+++ Data to use +++

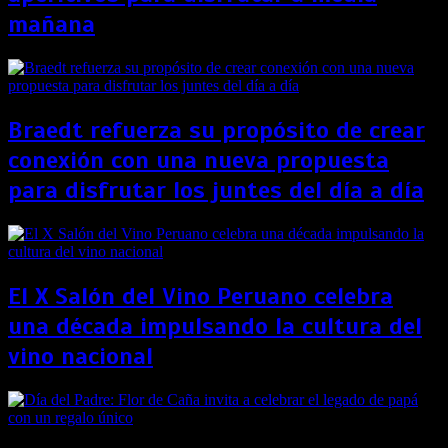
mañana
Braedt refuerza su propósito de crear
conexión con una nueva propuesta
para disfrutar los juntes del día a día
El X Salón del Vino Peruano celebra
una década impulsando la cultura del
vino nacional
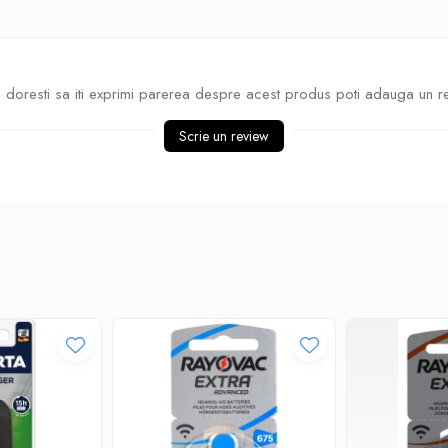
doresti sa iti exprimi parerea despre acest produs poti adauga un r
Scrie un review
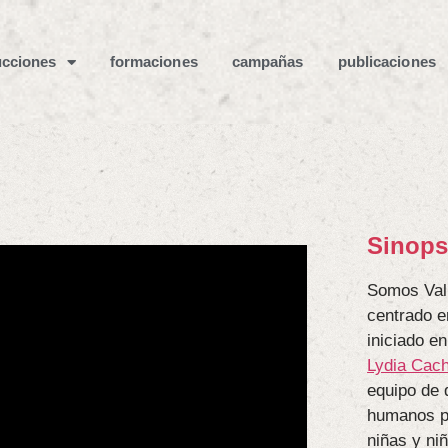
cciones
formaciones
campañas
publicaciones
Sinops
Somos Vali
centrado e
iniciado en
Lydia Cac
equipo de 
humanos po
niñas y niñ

+++
+++ Data to use +++

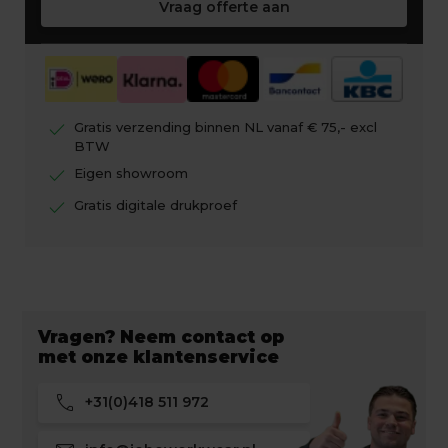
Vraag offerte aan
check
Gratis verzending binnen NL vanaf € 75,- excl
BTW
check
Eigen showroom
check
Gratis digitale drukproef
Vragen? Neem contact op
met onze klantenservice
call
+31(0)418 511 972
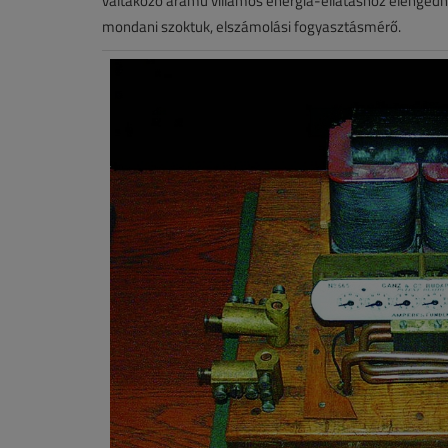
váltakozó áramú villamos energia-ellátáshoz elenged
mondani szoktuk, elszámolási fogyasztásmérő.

+++

> What is being asked: Starting with the line that contains "váltakozó áramú villamos" and going on through the line that contains "mondani szoktuk, elszámolási fogyasztásmérő.", set out those lines from the records as a numbered list, leaving out any blank lines.

> Result for this exercise:
1. váltakozó áramú villamos energia-ellátáshoz elenged
2. mondani szoktuk, elszámolási fogyasztásmérő.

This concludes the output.